If you are within ear-shot of the Georgia Bulldogs radio broadcast area March 7th, tune into the Bulldogs broadcast of the Kentucky/Georgia game in Athens. If you are and do, you will hear the familiar voice, familiar if you grew up with 1980's TBS wrestling, Tony Schiavone.
WCW, and major pro wrestling, left Atlanta in 2001, but ol' Tony stuck around and returned to broadcasting what brought him to the world of pro wrestling back in Charlotte for Jim Crockett Promotions in 1984: Minor League Baseball and College Sports. Schiavone calls the action for Georgia football and basketball, and spends his summer's calling the action for one of the Atlanta Braves affiliates.
However, Schivone comes off as somebody who is either bitter about how things in WCW went down, or somebody who is embarrassed to have been in the wrestling business any time he has been asked about the profession and his days in it since he left it. (Aside from his one time appearance in TNA, where he tried to be 'edgy'. Didn't work.)
But, for what it's worth, we dug Schivone, even though in the later days of WCW, he generally lampooned and ridiculed for his performance on the mic.

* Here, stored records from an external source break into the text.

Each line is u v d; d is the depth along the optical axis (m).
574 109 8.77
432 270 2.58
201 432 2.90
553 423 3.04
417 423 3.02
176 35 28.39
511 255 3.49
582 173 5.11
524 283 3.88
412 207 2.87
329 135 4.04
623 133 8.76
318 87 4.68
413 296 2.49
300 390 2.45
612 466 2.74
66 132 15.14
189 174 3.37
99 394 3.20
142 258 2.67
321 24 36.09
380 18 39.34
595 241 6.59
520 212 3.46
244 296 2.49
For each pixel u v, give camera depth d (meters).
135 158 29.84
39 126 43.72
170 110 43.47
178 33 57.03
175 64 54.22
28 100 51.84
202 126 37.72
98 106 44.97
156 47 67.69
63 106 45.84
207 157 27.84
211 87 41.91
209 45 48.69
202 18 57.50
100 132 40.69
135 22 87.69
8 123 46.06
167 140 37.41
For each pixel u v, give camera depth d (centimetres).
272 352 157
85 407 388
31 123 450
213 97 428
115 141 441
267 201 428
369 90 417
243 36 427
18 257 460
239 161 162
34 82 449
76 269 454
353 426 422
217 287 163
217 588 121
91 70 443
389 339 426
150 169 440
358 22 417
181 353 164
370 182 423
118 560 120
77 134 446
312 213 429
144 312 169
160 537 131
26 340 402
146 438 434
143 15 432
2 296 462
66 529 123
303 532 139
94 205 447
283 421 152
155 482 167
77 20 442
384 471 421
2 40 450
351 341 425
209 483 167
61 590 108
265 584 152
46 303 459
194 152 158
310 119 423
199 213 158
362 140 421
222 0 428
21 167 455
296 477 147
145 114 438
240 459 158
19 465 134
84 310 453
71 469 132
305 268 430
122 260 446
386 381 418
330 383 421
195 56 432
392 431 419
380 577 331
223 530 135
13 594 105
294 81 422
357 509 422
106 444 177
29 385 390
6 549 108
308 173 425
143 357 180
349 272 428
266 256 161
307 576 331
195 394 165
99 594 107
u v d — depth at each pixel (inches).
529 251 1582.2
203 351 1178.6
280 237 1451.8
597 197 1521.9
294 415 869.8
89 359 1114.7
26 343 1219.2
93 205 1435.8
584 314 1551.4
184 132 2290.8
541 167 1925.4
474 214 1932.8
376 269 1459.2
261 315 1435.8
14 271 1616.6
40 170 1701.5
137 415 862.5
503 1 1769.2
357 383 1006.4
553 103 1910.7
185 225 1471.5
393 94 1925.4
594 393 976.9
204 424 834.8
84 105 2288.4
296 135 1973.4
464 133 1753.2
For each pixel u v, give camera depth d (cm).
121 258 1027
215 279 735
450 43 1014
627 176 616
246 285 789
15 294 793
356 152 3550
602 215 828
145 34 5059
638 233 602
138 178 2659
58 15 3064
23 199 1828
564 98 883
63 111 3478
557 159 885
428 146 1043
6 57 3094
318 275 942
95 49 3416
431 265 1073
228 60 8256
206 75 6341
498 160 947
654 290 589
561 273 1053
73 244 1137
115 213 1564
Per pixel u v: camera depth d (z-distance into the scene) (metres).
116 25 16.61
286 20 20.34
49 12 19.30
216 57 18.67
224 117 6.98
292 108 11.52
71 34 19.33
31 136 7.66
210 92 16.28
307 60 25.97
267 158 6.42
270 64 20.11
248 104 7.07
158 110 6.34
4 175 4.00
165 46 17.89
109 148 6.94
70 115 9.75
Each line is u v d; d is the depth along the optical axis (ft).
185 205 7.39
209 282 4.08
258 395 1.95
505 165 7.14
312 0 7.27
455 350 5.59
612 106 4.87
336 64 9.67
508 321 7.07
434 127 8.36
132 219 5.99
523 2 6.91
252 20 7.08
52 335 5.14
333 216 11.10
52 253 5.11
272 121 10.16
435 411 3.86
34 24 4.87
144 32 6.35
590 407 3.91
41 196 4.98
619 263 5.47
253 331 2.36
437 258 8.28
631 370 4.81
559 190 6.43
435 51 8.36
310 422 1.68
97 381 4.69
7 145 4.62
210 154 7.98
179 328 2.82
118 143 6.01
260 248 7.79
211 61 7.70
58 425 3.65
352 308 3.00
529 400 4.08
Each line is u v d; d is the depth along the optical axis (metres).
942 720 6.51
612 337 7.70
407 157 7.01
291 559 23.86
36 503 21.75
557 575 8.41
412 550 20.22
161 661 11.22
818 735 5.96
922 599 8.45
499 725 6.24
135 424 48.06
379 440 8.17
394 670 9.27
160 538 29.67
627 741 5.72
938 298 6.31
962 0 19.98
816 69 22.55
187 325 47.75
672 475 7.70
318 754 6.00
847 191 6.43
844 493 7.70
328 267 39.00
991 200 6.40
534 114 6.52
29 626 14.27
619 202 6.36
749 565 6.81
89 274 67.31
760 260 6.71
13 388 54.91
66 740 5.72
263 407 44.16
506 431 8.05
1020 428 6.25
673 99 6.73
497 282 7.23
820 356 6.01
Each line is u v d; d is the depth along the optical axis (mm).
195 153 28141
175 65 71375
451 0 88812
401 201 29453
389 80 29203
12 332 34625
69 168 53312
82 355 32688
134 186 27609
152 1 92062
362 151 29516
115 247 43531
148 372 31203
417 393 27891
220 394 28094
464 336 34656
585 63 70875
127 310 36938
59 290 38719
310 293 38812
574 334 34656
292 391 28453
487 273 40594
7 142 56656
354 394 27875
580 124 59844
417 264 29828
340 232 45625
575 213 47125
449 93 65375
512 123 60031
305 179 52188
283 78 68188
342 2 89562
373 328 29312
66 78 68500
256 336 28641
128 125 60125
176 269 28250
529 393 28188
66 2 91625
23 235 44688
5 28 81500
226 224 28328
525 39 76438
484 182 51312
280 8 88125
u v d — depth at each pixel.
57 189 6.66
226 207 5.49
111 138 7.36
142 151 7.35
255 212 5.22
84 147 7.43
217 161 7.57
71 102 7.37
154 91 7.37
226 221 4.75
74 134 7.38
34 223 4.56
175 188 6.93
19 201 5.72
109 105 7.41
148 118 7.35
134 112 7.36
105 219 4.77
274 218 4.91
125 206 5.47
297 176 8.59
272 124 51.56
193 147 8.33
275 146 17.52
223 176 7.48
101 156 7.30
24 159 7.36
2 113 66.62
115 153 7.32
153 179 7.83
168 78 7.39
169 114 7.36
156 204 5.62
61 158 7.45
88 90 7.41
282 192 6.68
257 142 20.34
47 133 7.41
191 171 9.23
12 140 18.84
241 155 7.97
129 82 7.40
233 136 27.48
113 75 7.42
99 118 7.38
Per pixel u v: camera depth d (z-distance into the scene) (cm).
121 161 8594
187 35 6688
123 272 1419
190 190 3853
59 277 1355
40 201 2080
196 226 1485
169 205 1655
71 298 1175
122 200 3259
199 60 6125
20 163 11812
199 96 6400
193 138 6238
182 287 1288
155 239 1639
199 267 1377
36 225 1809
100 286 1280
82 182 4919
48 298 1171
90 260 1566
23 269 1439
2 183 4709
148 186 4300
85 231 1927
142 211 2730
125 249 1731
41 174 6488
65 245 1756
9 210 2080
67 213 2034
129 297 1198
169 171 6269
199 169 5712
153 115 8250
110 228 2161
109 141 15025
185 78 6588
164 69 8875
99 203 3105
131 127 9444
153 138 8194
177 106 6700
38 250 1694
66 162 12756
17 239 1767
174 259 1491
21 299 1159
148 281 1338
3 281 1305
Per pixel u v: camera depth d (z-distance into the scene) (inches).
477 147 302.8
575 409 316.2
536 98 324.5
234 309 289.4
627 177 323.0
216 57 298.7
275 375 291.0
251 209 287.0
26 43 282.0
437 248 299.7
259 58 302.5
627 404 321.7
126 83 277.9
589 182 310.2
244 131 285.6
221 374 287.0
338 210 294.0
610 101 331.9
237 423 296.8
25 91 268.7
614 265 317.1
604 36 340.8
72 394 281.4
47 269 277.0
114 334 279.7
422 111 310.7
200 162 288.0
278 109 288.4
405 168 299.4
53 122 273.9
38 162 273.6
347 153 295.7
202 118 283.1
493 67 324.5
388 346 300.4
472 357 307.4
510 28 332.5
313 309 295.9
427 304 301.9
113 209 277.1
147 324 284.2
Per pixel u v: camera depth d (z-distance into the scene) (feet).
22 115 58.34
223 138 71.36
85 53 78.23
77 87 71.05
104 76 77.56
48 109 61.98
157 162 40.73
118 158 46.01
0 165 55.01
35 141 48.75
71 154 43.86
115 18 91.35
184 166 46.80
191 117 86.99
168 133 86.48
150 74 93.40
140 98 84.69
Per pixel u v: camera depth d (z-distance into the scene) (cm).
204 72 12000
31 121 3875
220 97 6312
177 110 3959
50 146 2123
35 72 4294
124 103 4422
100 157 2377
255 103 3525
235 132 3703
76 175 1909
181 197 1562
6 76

He did have a penchant for saying that every night was the "greatest night in the history of professional wrestling" or a variation of it with ' This is the most important night in the history of WCW" , no matter how much we already knew at home it wasn't going to be.
And, "Hulk Hogan, you can go to hell."
We must really like Schivone, because for some odd reason this is at least the second time we have posted about him on the site.